→ **PROBLEM DETAILS**: In the entries below, find every line holding the string "drwxrwxrwx" and collect it.

→ **Stored data**:
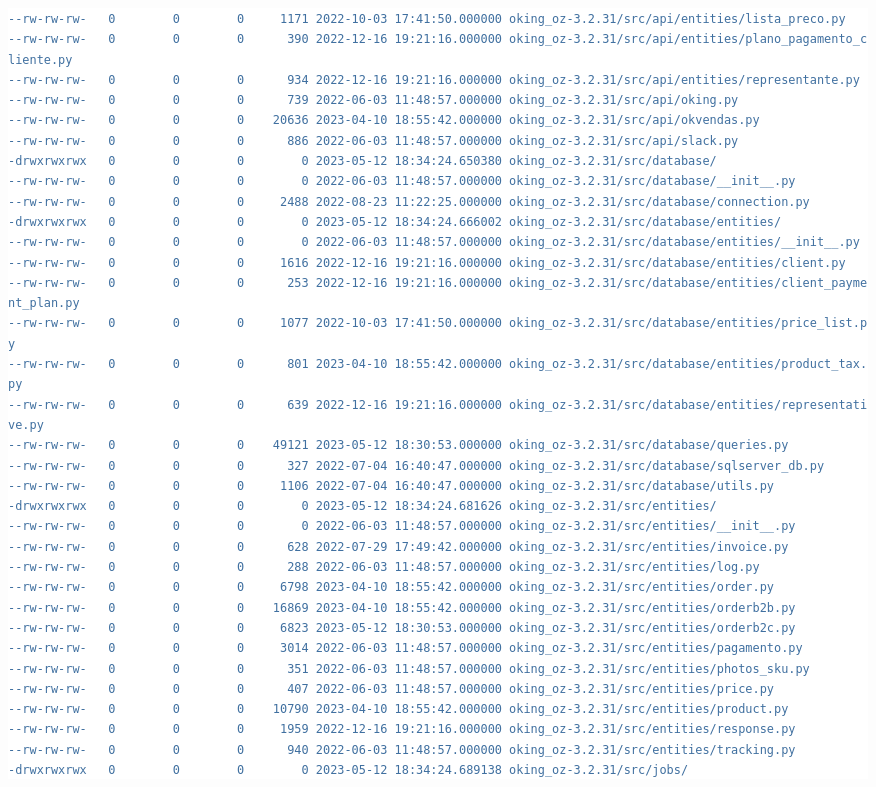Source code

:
 ```diff
--rw-rw-rw-   0        0        0     1171 2022-10-03 17:41:50.000000 oking_oz-3.2.31/src/api/entities/lista_preco.py
--rw-rw-rw-   0        0        0      390 2022-12-16 19:21:16.000000 oking_oz-3.2.31/src/api/entities/plano_pagamento_cliente.py
--rw-rw-rw-   0        0        0      934 2022-12-16 19:21:16.000000 oking_oz-3.2.31/src/api/entities/representante.py
--rw-rw-rw-   0        0        0      739 2022-06-03 11:48:57.000000 oking_oz-3.2.31/src/api/oking.py
--rw-rw-rw-   0        0        0    20636 2023-04-10 18:55:42.000000 oking_oz-3.2.31/src/api/okvendas.py
--rw-rw-rw-   0        0        0      886 2022-06-03 11:48:57.000000 oking_oz-3.2.31/src/api/slack.py
-drwxrwxrwx   0        0        0        0 2023-05-12 18:34:24.650380 oking_oz-3.2.31/src/database/
--rw-rw-rw-   0        0        0        0 2022-06-03 11:48:57.000000 oking_oz-3.2.31/src/database/__init__.py
--rw-rw-rw-   0        0        0     2488 2022-08-23 11:22:25.000000 oking_oz-3.2.31/src/database/connection.py
-drwxrwxrwx   0        0        0        0 2023-05-12 18:34:24.666002 oking_oz-3.2.31/src/database/entities/
--rw-rw-rw-   0        0        0        0 2022-06-03 11:48:57.000000 oking_oz-3.2.31/src/database/entities/__init__.py
--rw-rw-rw-   0        0        0     1616 2022-12-16 19:21:16.000000 oking_oz-3.2.31/src/database/entities/client.py
--rw-rw-rw-   0        0        0      253 2022-12-16 19:21:16.000000 oking_oz-3.2.31/src/database/entities/client_payment_plan.py
--rw-rw-rw-   0        0        0     1077 2022-10-03 17:41:50.000000 oking_oz-3.2.31/src/database/entities/price_list.py
--rw-rw-rw-   0        0        0      801 2023-04-10 18:55:42.000000 oking_oz-3.2.31/src/database/entities/product_tax.py
--rw-rw-rw-   0        0        0      639 2022-12-16 19:21:16.000000 oking_oz-3.2.31/src/database/entities/representative.py
--rw-rw-rw-   0        0        0    49121 2023-05-12 18:30:53.000000 oking_oz-3.2.31/src/database/queries.py
--rw-rw-rw-   0        0        0      327 2022-07-04 16:40:47.000000 oking_oz-3.2.31/src/database/sqlserver_db.py
--rw-rw-rw-   0        0        0     1106 2022-07-04 16:40:47.000000 oking_oz-3.2.31/src/database/utils.py
-drwxrwxrwx   0        0        0        0 2023-05-12 18:34:24.681626 oking_oz-3.2.31/src/entities/
--rw-rw-rw-   0        0        0        0 2022-06-03 11:48:57.000000 oking_oz-3.2.31/src/entities/__init__.py
--rw-rw-rw-   0        0        0      628 2022-07-29 17:49:42.000000 oking_oz-3.2.31/src/entities/invoice.py
--rw-rw-rw-   0        0        0      288 2022-06-03 11:48:57.000000 oking_oz-3.2.31/src/entities/log.py
--rw-rw-rw-   0        0        0     6798 2023-04-10 18:55:42.000000 oking_oz-3.2.31/src/entities/order.py
--rw-rw-rw-   0        0        0    16869 2023-04-10 18:55:42.000000 oking_oz-3.2.31/src/entities/orderb2b.py
--rw-rw-rw-   0        0        0     6823 2023-05-12 18:30:53.000000 oking_oz-3.2.31/src/entities/orderb2c.py
--rw-rw-rw-   0        0        0     3014 2022-06-03 11:48:57.000000 oking_oz-3.2.31/src/entities/pagamento.py
--rw-rw-rw-   0        0        0      351 2022-06-03 11:48:57.000000 oking_oz-3.2.31/src/entities/photos_sku.py
--rw-rw-rw-   0        0        0      407 2022-06-03 11:48:57.000000 oking_oz-3.2.31/src/entities/price.py
--rw-rw-rw-   0        0        0    10790 2023-04-10 18:55:42.000000 oking_oz-3.2.31/src/entities/product.py
--rw-rw-rw-   0        0        0     1959 2022-12-16 19:21:16.000000 oking_oz-3.2.31/src/entities/response.py
--rw-rw-rw-   0        0        0      940 2022-06-03 11:48:57.000000 oking_oz-3.2.31/src/entities/tracking.py
-drwxrwxrwx   0        0        0        0 2023-05-12 18:34:24.689138 oking_oz-3.2.31/src/jobs/
```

→ **RESULT OF THE TASK**:
-drwxrwxrwx   0        0        0        0 2023-05-12 18:34:24.650380 oking_oz-3.2.31/src/database/
-drwxrwxrwx   0        0        0        0 2023-05-12 18:34:24.666002 oking_oz-3.2.31/src/database/entities/
-drwxrwxrwx   0        0        0        0 2023-05-12 18:34:24.681626 oking_oz-3.2.31/src/entities/
-drwxrwxrwx   0        0        0        0 2023-05-12 18:34:24.689138 oking_oz-3.2.31/src/jobs/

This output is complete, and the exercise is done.